XR9051 is able to reverse resistance to a variety of cytotoxic drugs, including doxorubicin, etoposide and vincristine, which are associated with classical MDR[1]. XR9051 is highly active and gave at least a 15- to 20- fold decrease in the doxorubicin IC50, in the acquired resistance cell lines[1].

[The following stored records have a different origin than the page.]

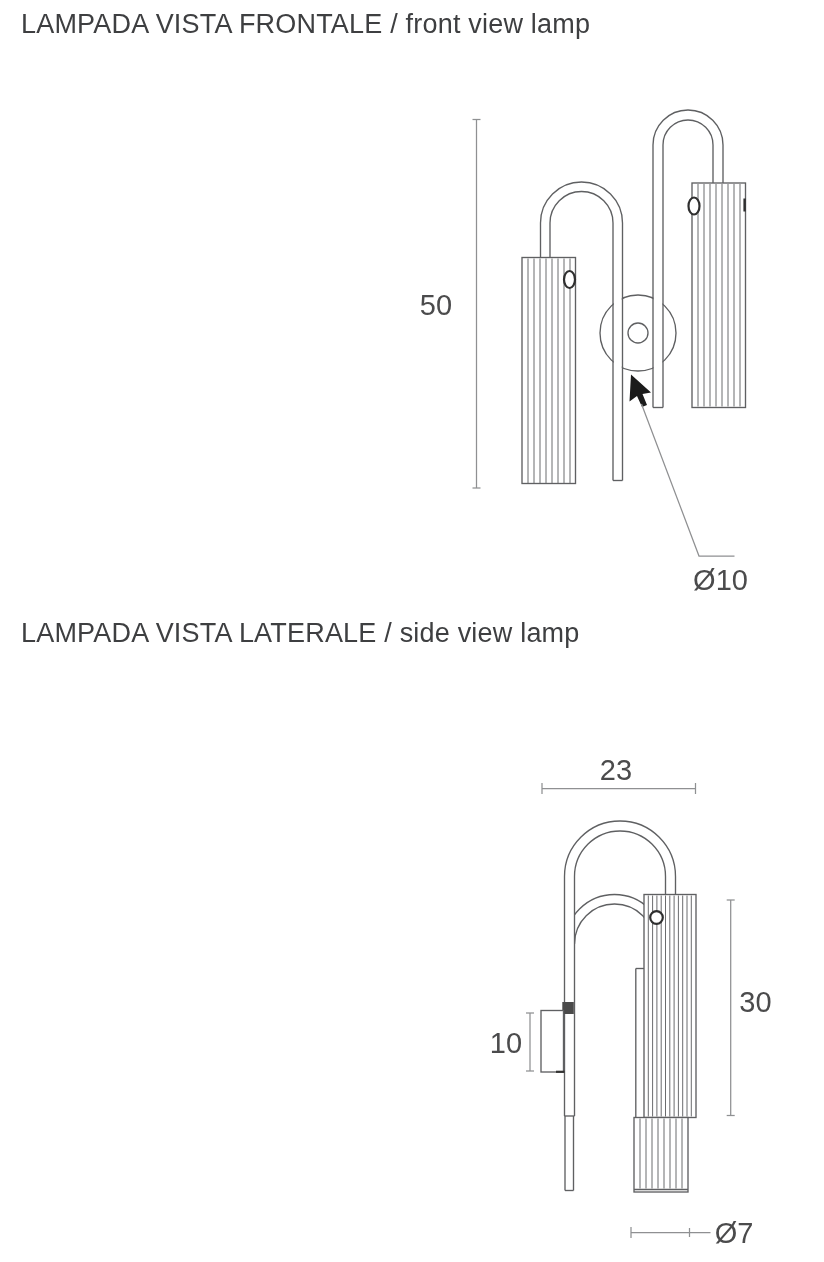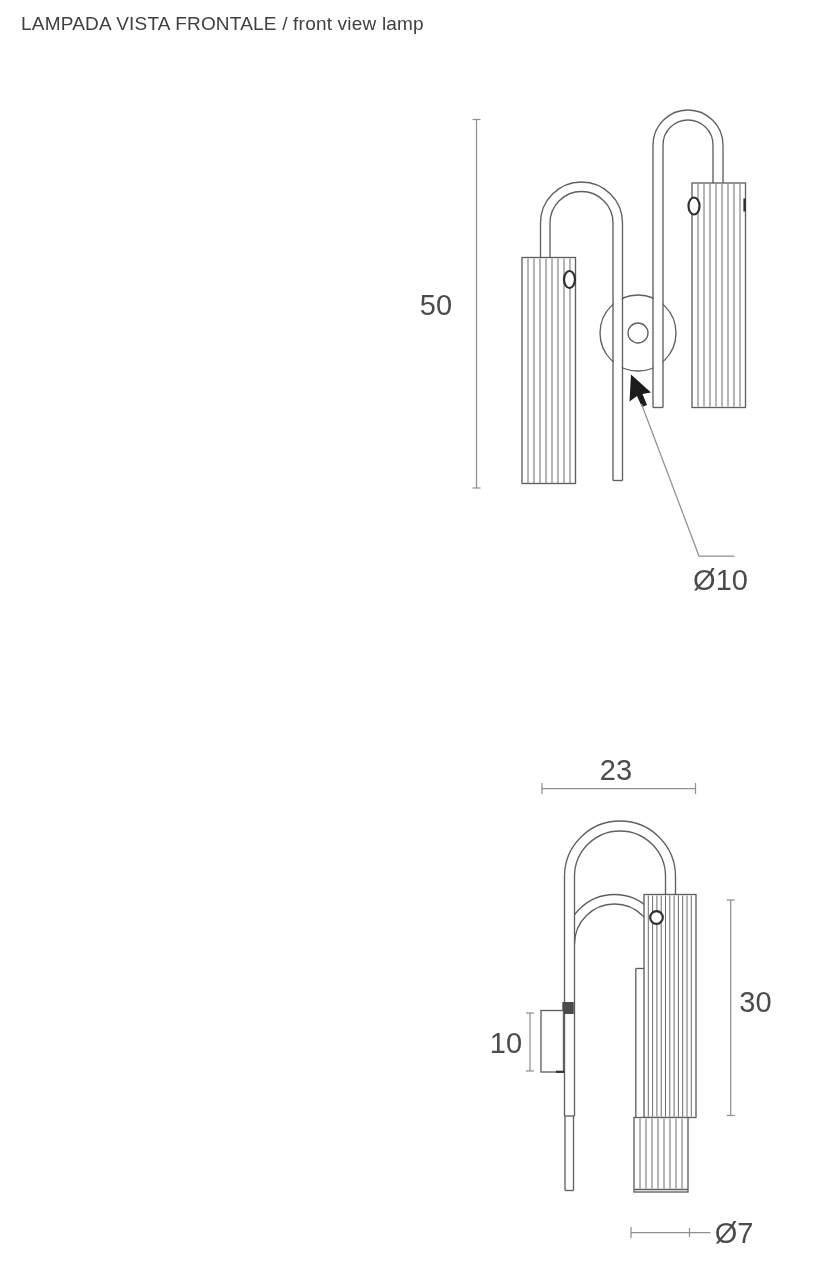--- a/index.html
+++ b/index.html
@@ -1,37 +1,38 @@
 <!DOCTYPE html>
 <html><head>
 <meta charset="utf-8">
 <style>
   html,body{margin:0;padding:0;background:#ffffff;width:824px;height:1262px;overflow:hidden;}
   .page{position:relative;width:824px;height:1262px;background:#fff;font-family:"Liberation Sans",sans-serif;}
-  .view-title{position:absolute;left:21px;margin:0;font-weight:400;font-size:19px;line-height:30px;
+  .view-title{position:absolute;left:21px;margin:0;font-weight:400;font-size:27px;line-height:30px;
     color:#3e3f41;letter-spacing:.2px;white-space:nowrap;font-family:"Liberation Sans",sans-serif;}
   #title-front{top:9px;}
   #title-side{top:618px;}
   svg{position:absolute;left:0;top:0;}
   .ln{stroke:#5f6062;stroke-width:1.35;fill:none;}
   .lnf{stroke:#5f6062;stroke-width:1.35;fill:#ffffff;}
   .rib{stroke:#6b6c6e;stroke-width:1;}
   .mask{stroke:#ffffff;fill:none;}
   .dim{stroke:#8f9092;stroke-width:1.25;fill:none;}
   .knob{stroke:#2f2f2f;stroke-width:2.2;fill:#ffffff;}
   .dimtext{font-family:"Liberation Sans",sans-serif;font-size:29px;fill:#4b4b4c;
     text-anchor:middle;dominant-baseline:central;}
 </style>
 </head>
 <body>
 
 <div class="page">
 
   <h2 class="view-title" id="title-front">LAMPADA VISTA FRONTALE / front view lamp</h2>
 
+  <h2 class="view-title" id="title-side">LAMPADA VISTA LATERALE / side view lamp</h2>
 
   <svg width="824" height="1262" viewBox="0 0 824 1262">
 
     <g>
 
       <g>
         <line class="dim" x1="476.5" y1="119.5" x2="476.5" y2="488"></line>
         <line class="dim" x1="472.5" y1="119.5" x2="480.5" y2="119.5"></line>
         <line class="dim" x1="472.5" y1="488" x2="480.5" y2="488"></line>
         <text class="dimtext" x="436" y="305">50</text>

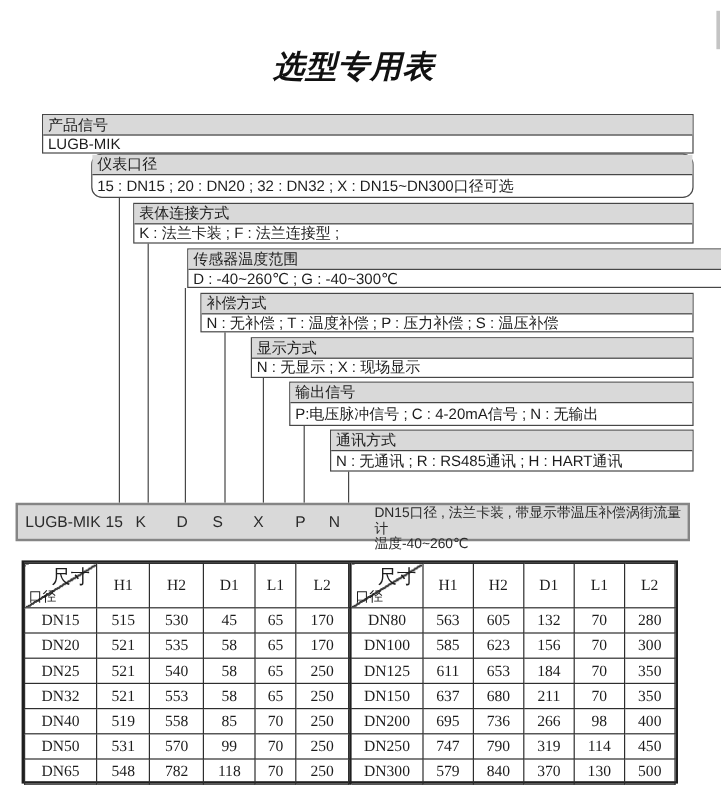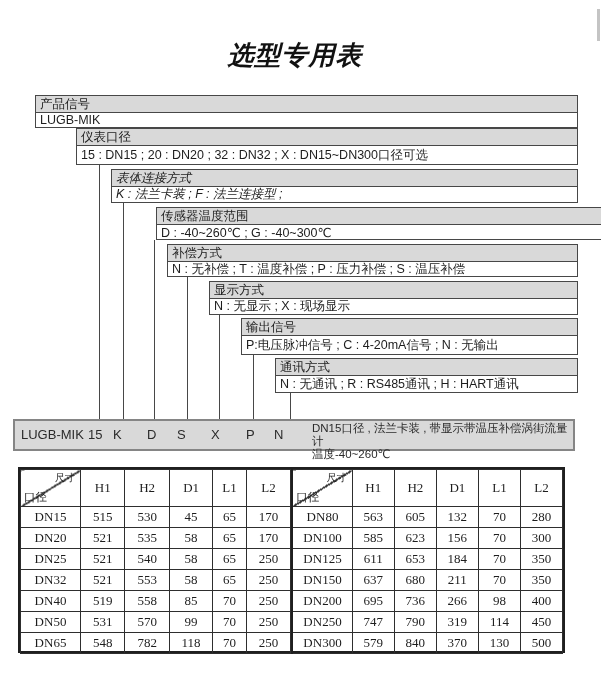--- a/index.html
+++ b/index.html
@@ -48,40 +48,40 @@
     border:1px solid #2e2e2e;text-align:center;vertical-align:middle;
     font-size:13px;font-weight:normal;padding:0;overflow:hidden;
   }
   .dim-half thead tr{height:37px;}
   .dim-half tbody tr{height:21px;}
   .col-dn{width:60px;}
   th.diag{
     position:relative;
     background-image:linear-gradient(to bottom right,transparent 48.5%,#3a3a3a 48.5%,#3a3a3a 51.5%,transparent 51.5%);
   }
-  th.diag .corner-top{position:absolute;top:1px;right:5px;font-size:10px;}
+  th.diag .corner-top{position:absolute;top:1px;right:5px;font-size:16px;}
   th.diag .corner-bottom{position:absolute;bottom:1px;left:3px;font-size:11.5px;}
 </style>
 </head>
 <body>
 
 <div class="page">
 
   <div class="doc-title">选型专用表</div>
   <div class="scroll-thumb"></div>
 
   <div class="cascade-box" style="left:35px;top:95px;width:543px;height:33px;">
     <div class="box-header">产品信号</div>
     <div class="box-content">LUGB-MIK</div>
   </div>
-  <div class="cascade-box" style="left:76px;top:128px;width:502px;height:37px;">
+  <div class="cascade-box" style="left:76px;top:128px;width:502px;height:37px;border-radius:9px;">
     <div class="box-header">仪表口径</div>
     <div class="box-content">15 : DN15 ; 20 : DN20 ; 32 : DN32 ; X : DN15~DN300口径可选</div>
   </div>
-  <div class="cascade-box" style="left:111px;top:169px;width:467px;height:34px;font-style:italic;">
+  <div class="cascade-box" style="left:111px;top:169px;width:467px;height:34px;">
     <div class="box-header">表体连接方式</div>
     <div class="box-content">K : 法兰卡装 ; F : 法兰连接型 ;</div>
   </div>
   <div class="cascade-box" style="left:156px;top:207px;width:525px;height:33px;">
     <div class="box-header">传感器温度范围</div>
     <div class="box-content">D : -40~260℃ ; G : -40~300℃</div>
   </div>
   <div class="cascade-box" style="left:209px;top:281px;width:369px;height:34px;">
     <div class="box-header">显示方式</div>
     <div class="box-content">N : 无显示 ; X : 现场显示</div>

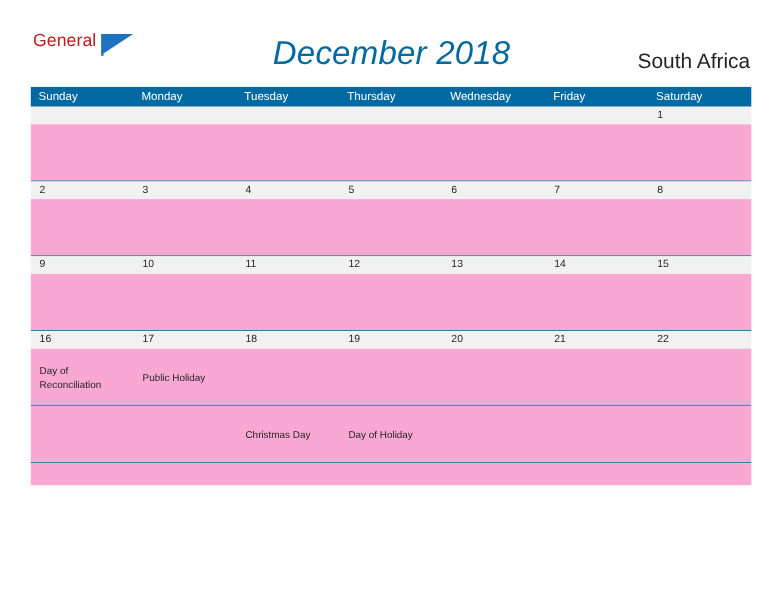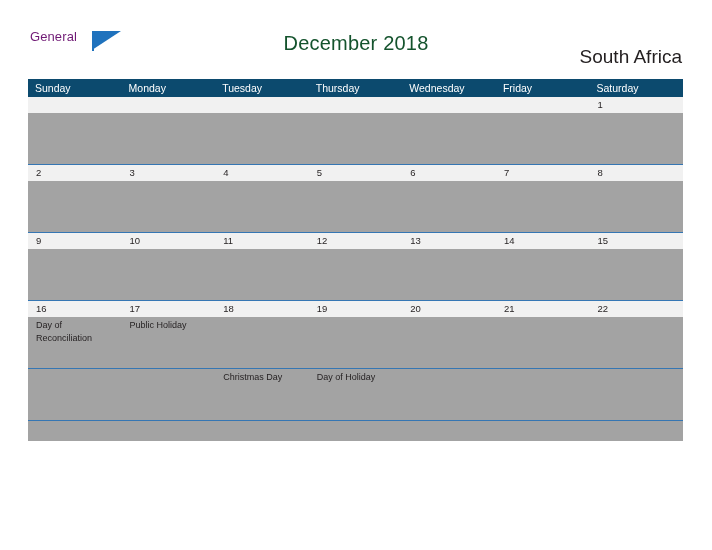--- a/index.html
+++ b/index.html
@@ -25,22 +25,22 @@
   .logo {
     position: absolute;
     left: 30px;
     top: 30px;
     width: 100px;
     height: 36px;
     line-height: 1;
   }
   .logo-row1 {
     display: block;
-    font-size: 13px;
-    color: #701a75;
+    font-size: 16px;
+    color: #b91c1c;
     letter-spacing: 0.1px;
     position: absolute;
     left: 0;
     top: 0;
     white-space: nowrap;
   }
   .logo-flag {
     position: absolute;
     left: 62px;
     top: 1px;
@@ -57,24 +57,25 @@
     white-space: nowrap;
     margin-top: 33px;
   }
 
   .month-title {
     position: absolute;
     left: 0;
     right: 0;
     top: 32px;
     text-align: center;
-    font-size: 20px;
-    color: #14532d;
+    font-size: 30px;
+    color: #0369a1;
     font-weight: normal;
     letter-spacing: 0.2px;
+    font-style: italic;
   }
 
   .region-label {
     position: absolute;
     right: 30px;
     top: 46px;
     font-size: 19px;
     color: #231f20;
     white-space: nowrap;
   }
@@ -82,21 +83,21 @@
   
   .calendar {
     position: absolute;
     left: 28px;
     top: 79px;
     width: 655px;
   }
 
   .weekday-header {
     display: flex;
-    background: #0c4a6e;
+    background: #0369a1;
     height: 18px;
   }
   .weekday-header .wd {
     flex: 1 1 0;
     color: #ffffff;
     font-size: 10.5px;
     line-height: 18px;
     padding-left: 7px;
     box-sizing: border-box;
     white-space: nowrap;
@@ -120,21 +121,22 @@
     flex: 1 1 0;
     font-size: 9.5px;
     line-height: 16px;
     color: #231f20;
     padding-left: 8px;
     box-sizing: border-box;
   }
 
   .events-band {
     display: flex;
-    background: #a3a3a3;
+    background: #f9a8d4;
+    align-items: center;
   }
   .events-band .ev {
     flex: 1 1 0;
     font-size: 9px;
     line-height: 12.5px;
     color: #231f20;
     padding: 2px 6px 0 8px;
     box-sizing: border-box;
     word-wrap: break-word;
   }

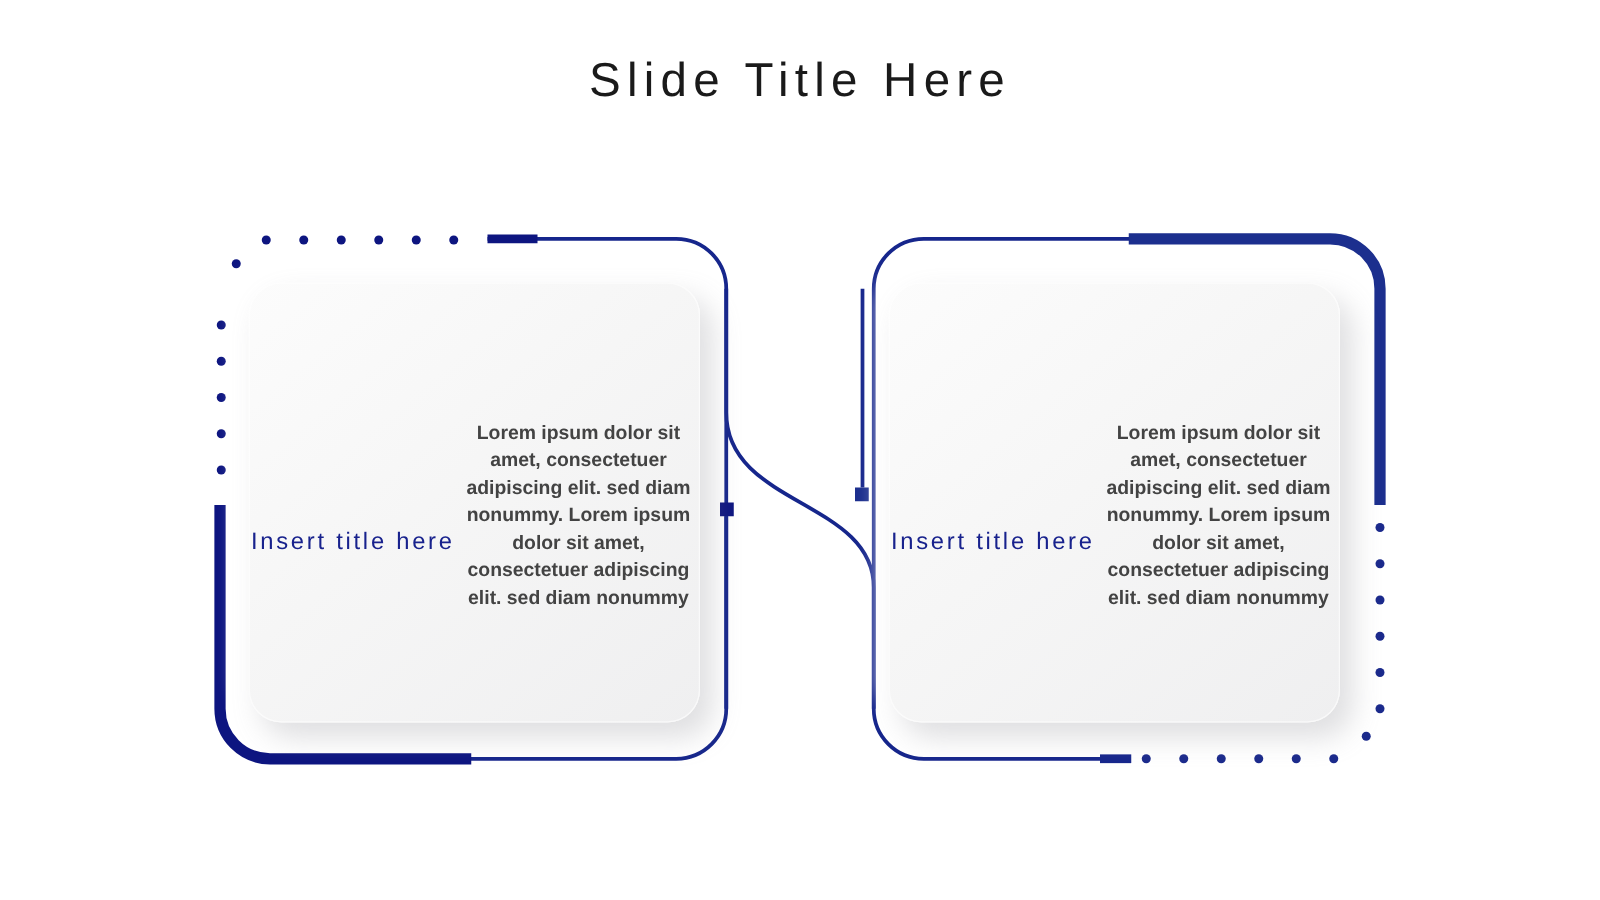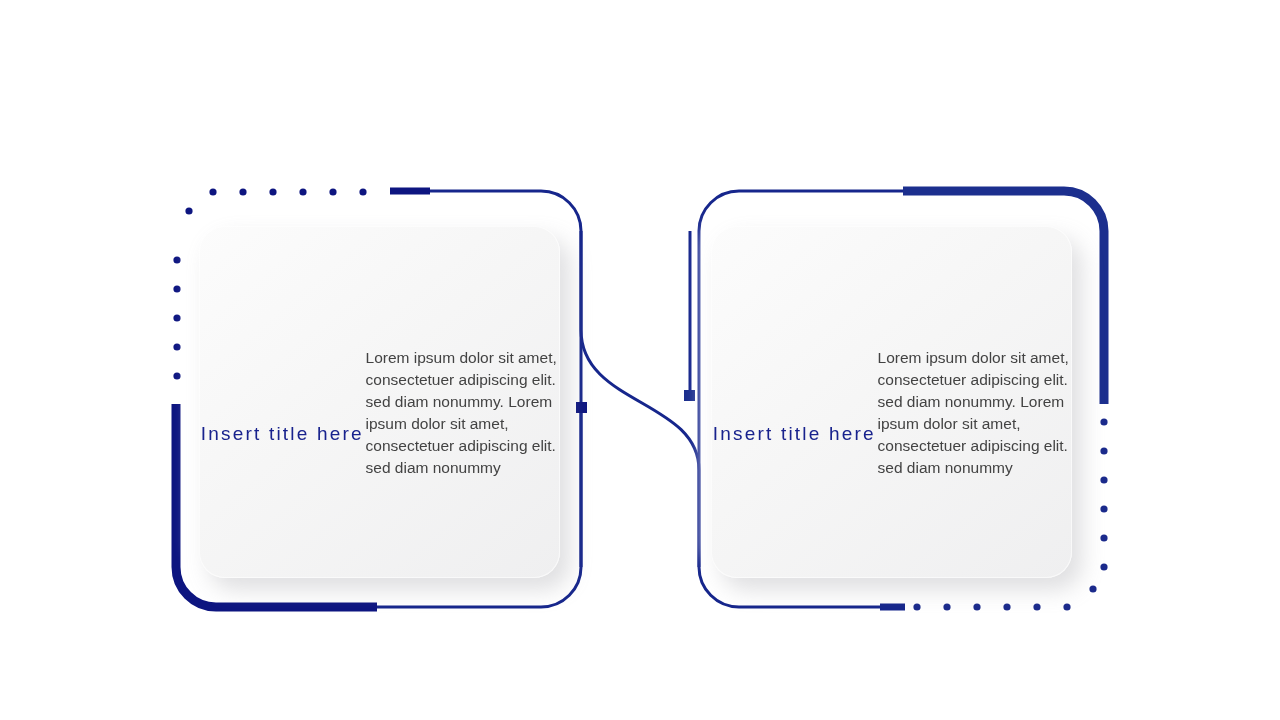--- a/index.html
+++ b/index.html
@@ -70,31 +70,33 @@
     font-size: 19px;
     font-weight: 400;
     color: #18228d;
     letter-spacing: 2.2px;
     line-height: 1.45;
   }
 
   .card-body {
     margin-top: 22px;
     width: 292px;
+    text-align: center;
     font-size: 15.5px;
-    font-weight: 400;
+    font-weight: 700;
     color: #434343;
     line-height: 1.42;
   }
 </style>
 </head>
 <body>
 
 <div class="slide">
 
+  <div class="slide-title">Slide Title Here</div>
 
   <svg class="deco-layer" viewBox="0 0 1280 720" width="1280" height="720">
 
     <g>
 
       <path d="M 390 191
                L 541 191
                A 40 40 0 0 1 581 231
                L 581 567
                A 40 40 0 0 1 541 607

XR9051 (20-40 mg/kg, ip) shows significant modulatory activity in mice bearing MDR human ovarian (2780AD and CH1/DOXr) and SCLC (H69/LX) xenografts[2]. Animal Model: Female Balb/c mice (20-25 g)[2]. Dosage: I.V. Administration: 20 mg/kg at various times (5 min to 24 h). Result: The area under the concentration time curves (AUC) from time 0-∞ for plasma was 11.9 µg. h mL-1. The ratio between AUC for tissue:plasma for liver, heart and brain were 79.6, 16.9 and 0.3 respectively. Animal Model: MDR 2780AD ovarian carcinoma xenografts[2]. Dosage: I.P. Administration: 20, 30, 40 mg/kg daily with Epirubicin i.v. (10 mg/kg). Result: Significantly reduced growth rate of MDR 2780AD ovarian carcinoma xenografts compared with either drug alone.

[1]. I L Dale , et al. Reversal of P-glycoprotein-mediated multidrug resistance by XR9051, a novel diketopiperazine derivative. Br J Cancer. 1998 Oct;78(7):885-92.  

[2]. P Mistry, et al. In vivo efficacy of XR9051, a potent modulator of P-glycoprotein mediated multidrug resistance. Br J Cancer. 1999 Apr;79(11-12):1672-8.